DA: I'm not sure what lies ahead, but I hope things don't go back to the ‘normal’ we are all used to, and as a community of artists we can continue to shake-up and rethink those conventions that don't really serve us. There have been many initiatives that have responded to the tough situation creatives find themselves in, including Matthew Burrows’ formidable Artist Support Pledge https://www.instagram.com/artistsupportpledge/?hl=en and Art for Covid https://www.instagram.com/art.for.covid/?hl=en exemplifying the kind of generosity that truly supports artists, makers and charities that are in serious need of help. These aren’t issues that should cease once lockdown ends.
I have personally found it quite tough to make work in lockdown.
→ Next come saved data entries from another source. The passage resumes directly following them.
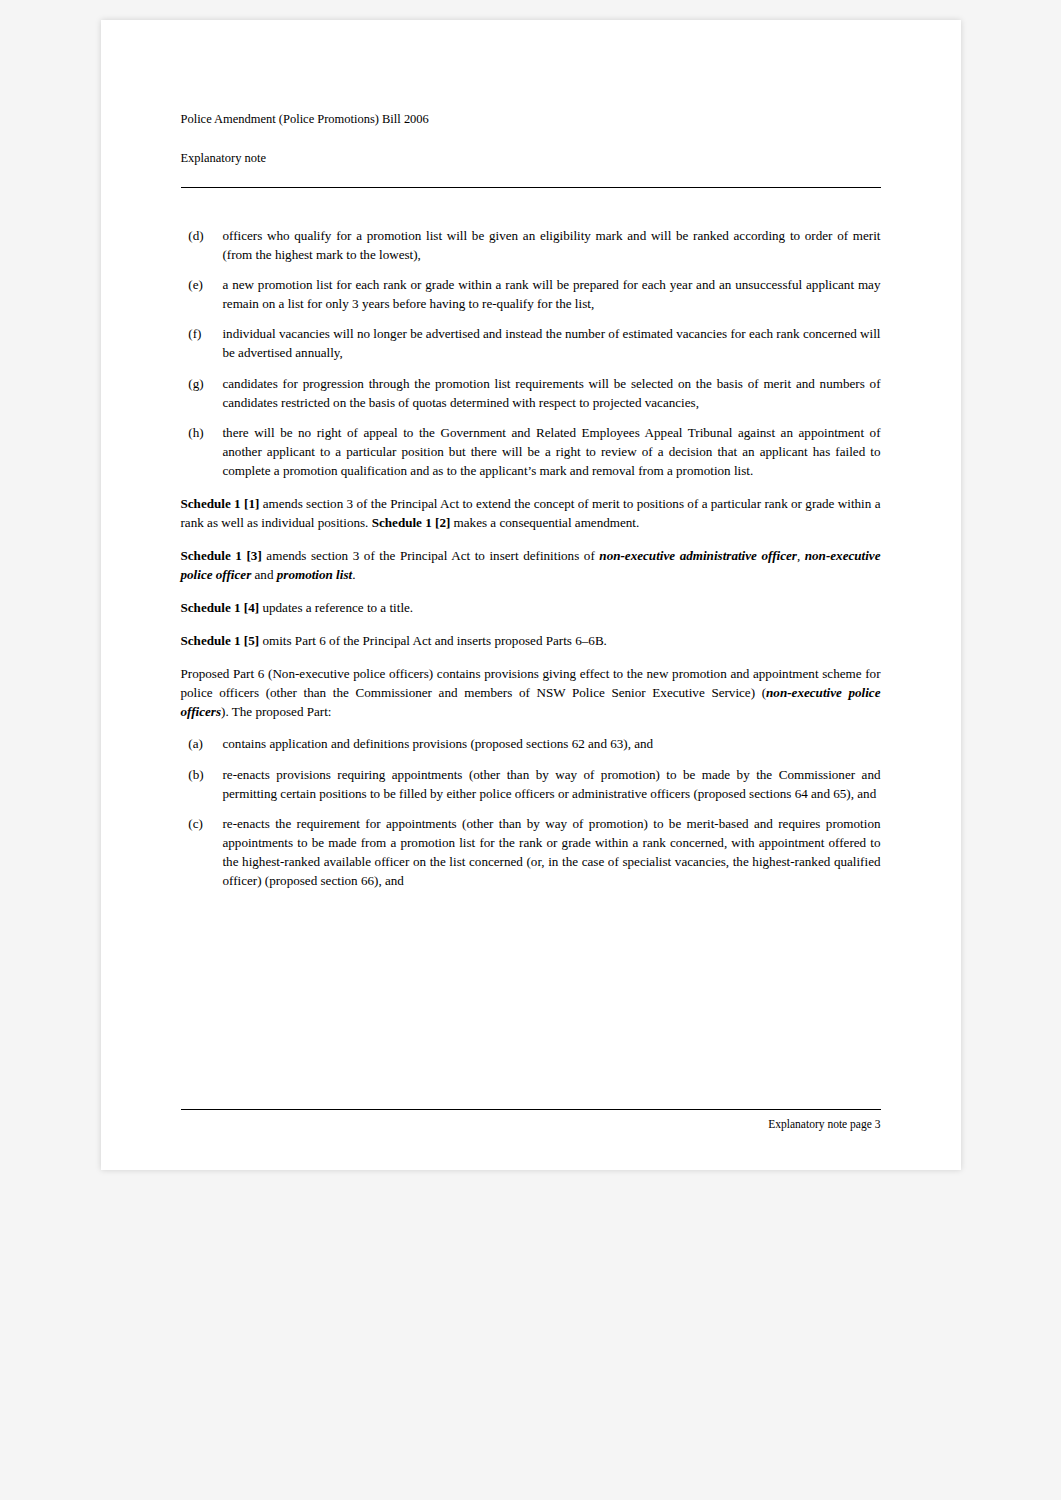Police Amendment (Police Promotions) Bill 2006
Explanatory note
(d) officers who qualify for a promotion list will be given an eligibility mark and will be ranked according to order of merit (from the highest mark to the lowest),
(e) a new promotion list for each rank or grade within a rank will be prepared for each year and an unsuccessful applicant may remain on a list for only 3 years before having to re-qualify for the list,
(f) individual vacancies will no longer be advertised and instead the number of estimated vacancies for each rank concerned will be advertised annually,
(g) candidates for progression through the promotion list requirements will be selected on the basis of merit and numbers of candidates restricted on the basis of quotas determined with respect to projected vacancies,
(h) there will be no right of appeal to the Government and Related Employees Appeal Tribunal against an appointment of another applicant to a particular position but there will be a right to review of a decision that an applicant has failed to complete a promotion qualification and as to the applicant’s mark and removal from a promotion list.
Schedule 1 [1] amends section 3 of the Principal Act to extend the concept of merit to positions of a particular rank or grade within a rank as well as individual positions. Schedule 1 [2] makes a consequential amendment.
Schedule 1 [3] amends section 3 of the Principal Act to insert definitions of non-executive administrative officer, non-executive police officer and promotion list.
Schedule 1 [4] updates a reference to a title.
Schedule 1 [5] omits Part 6 of the Principal Act and inserts proposed Parts 6–6B.
Proposed Part 6 (Non-executive police officers) contains provisions giving effect to the new promotion and appointment scheme for police officers (other than the Commissioner and members of NSW Police Senior Executive Service) (non-executive police officers). The proposed Part:
(a) contains application and definitions provisions (proposed sections 62 and 63), and
(b) re-enacts provisions requiring appointments (other than by way of promotion) to be made by the Commissioner and permitting certain positions to be filled by either police officers or administrative officers (proposed sections 64 and 65), and
(c) re-enacts the requirement for appointments (other than by way of promotion) to be merit-based and requires promotion appointments to be made from a promotion list for the rank or grade within a rank concerned, with appointment offered to the highest-ranked available officer on the list concerned (or, in the case of specialist vacancies, the highest-ranked qualified officer) (proposed section 66), and
Explanatory note page 3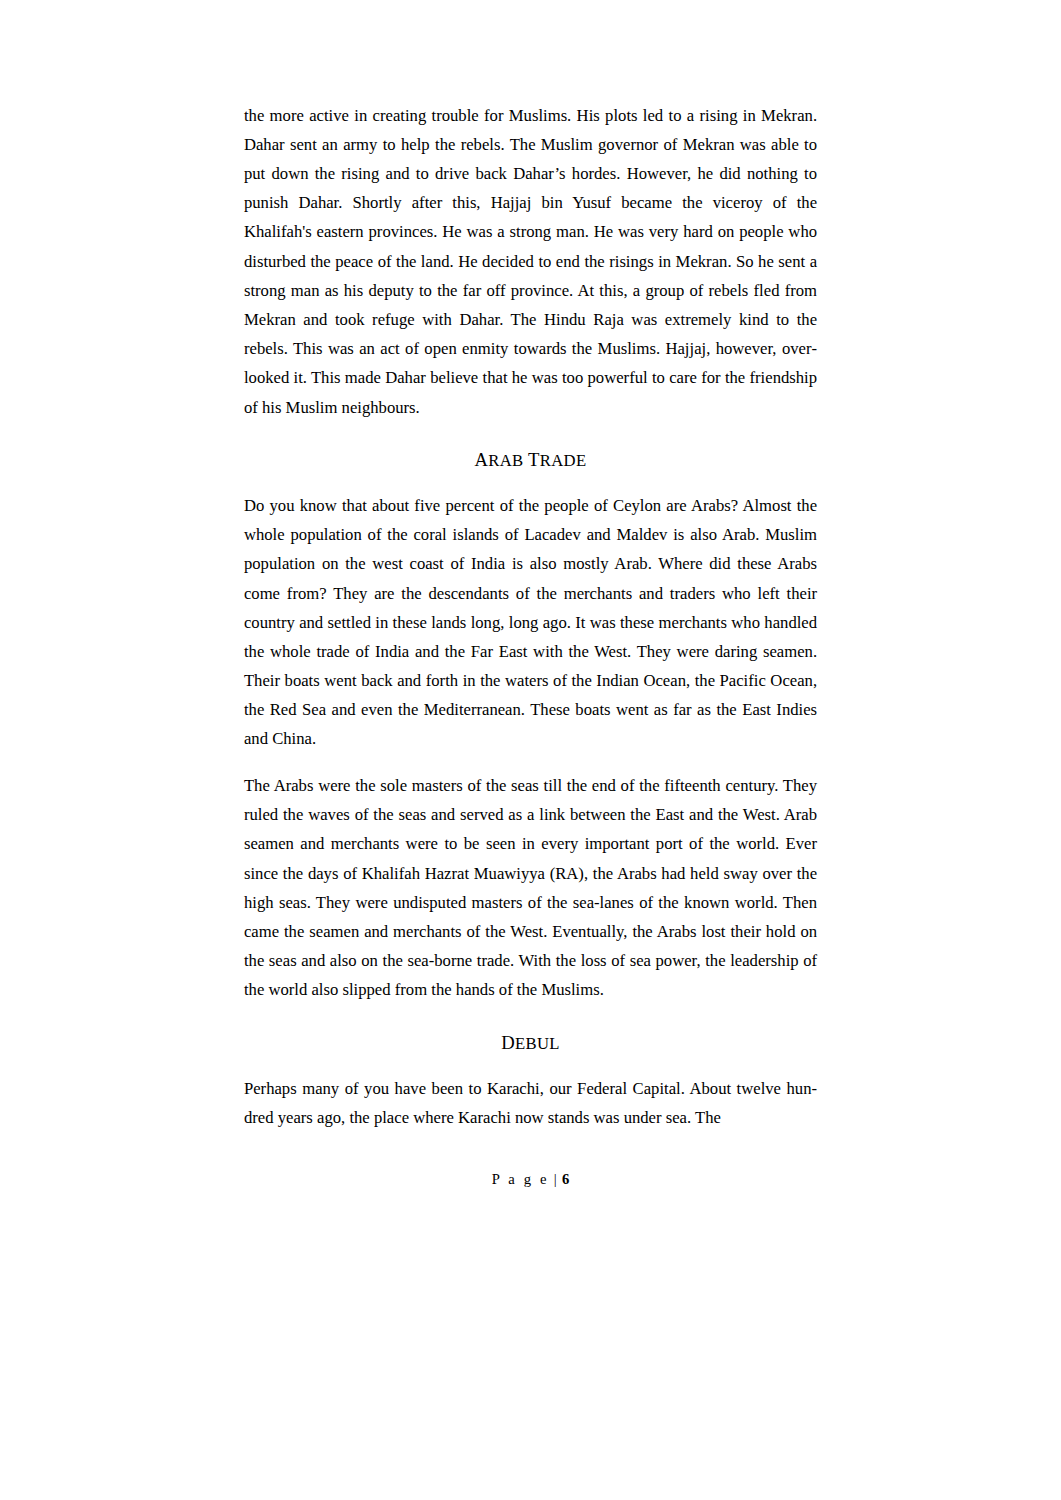the more active in creating trouble for Muslims. His plots led to a rising in Mekran. Dahar sent an army to help the rebels. The Muslim governor of Mekran was able to put down the rising and to drive back Dahar’s hordes. However, he did nothing to punish Dahar. Shortly after this, Hajjaj bin Yusuf became the viceroy of the Khalifah's eastern provinces. He was a strong man. He was very hard on people who disturbed the peace of the land. He decided to end the risings in Mekran. So he sent a strong man as his deputy to the far off province. At this, a group of rebels fled from Mekran and took refuge with Dahar. The Hindu Raja was extremely kind to the rebels. This was an act of open enmity towards the Muslims. Hajjaj, however, overlooked it. This made Dahar believe that he was too powerful to care for the friendship of his Muslim neighbours.
Arab Trade
Do you know that about five percent of the people of Ceylon are Arabs? Almost the whole population of the coral islands of Lacadev and Maldev is also Arab. Muslim population on the west coast of India is also mostly Arab. Where did these Arabs come from? They are the descendants of the merchants and traders who left their country and settled in these lands long, long ago. It was these merchants who handled the whole trade of India and the Far East with the West. They were daring seamen. Their boats went back and forth in the waters of the Indian Ocean, the Pacific Ocean, the Red Sea and even the Mediterranean. These boats went as far as the East Indies and China.
The Arabs were the sole masters of the seas till the end of the fifteenth century. They ruled the waves of the seas and served as a link between the East and the West. Arab seamen and merchants were to be seen in every important port of the world. Ever since the days of Khalifah Hazrat Muawiyya (RA), the Arabs had held sway over the high seas. They were undisputed masters of the sea-lanes of the known world. Then came the seamen and merchants of the West. Eventually, the Arabs lost their hold on the seas and also on the sea-borne trade. With the loss of sea power, the leadership of the world also slipped from the hands of the Muslims.
Debul
Perhaps many of you have been to Karachi, our Federal Capital. About twelve hundred years ago, the place where Karachi now stands was under sea. The
P a g e | 6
It feels quite complicated to unpick exactly why, but I think it probably has something to do with the close proximity of my work and living space - and the inability to distance the two. As I mentioned before, the process of making is always intense, and when things don't go too well there is no chance to escape it and run away for a bit. I need that processing time away from work. With that said I'm grateful that I've been forced away from making, and have been able to take the time to see the work a bit more objectively. I've been learning a lot about myself and my practice from the distance away from it, and most importantly have been allowing myself to enjoy spending time on so many other things that bring me joy, that I’ve neglected or forgotten about.
As for where the next exhibition outing will be I hope it's full of beautiful paintings, great friends and a never ending supply of ice cold beers.
SOTP: It’s a beautifully imagined scene! Let’s hope we are all out there doing that, sooner rather than later. Thanks so much for sharing your insights with us David.
David Auborn was born in Kent, England, and now lives and works in London.
He took his BA in Fine Art/ Painting at Brighton University between 2009 and 2013, and his MA Fine Art/ Painting at the Royal College of Art in London from 2016 to 2018.
His recent solo exhibitions have been 'The Thing That Moves' (2019) and 'Distant Matter' (2017), both at Pierre Pournet, Bordeaux, France.
Recent group exhibitions have included 'A Hand Stuffed Mattress' (2019) at Terrace Gallery, London and 'Nouvelles Acquisitions' (2019) at Maison Frugès - Le Corbusier, Pessac, France.
He is also the founder and editor of 'To The Studio' podcast interviews.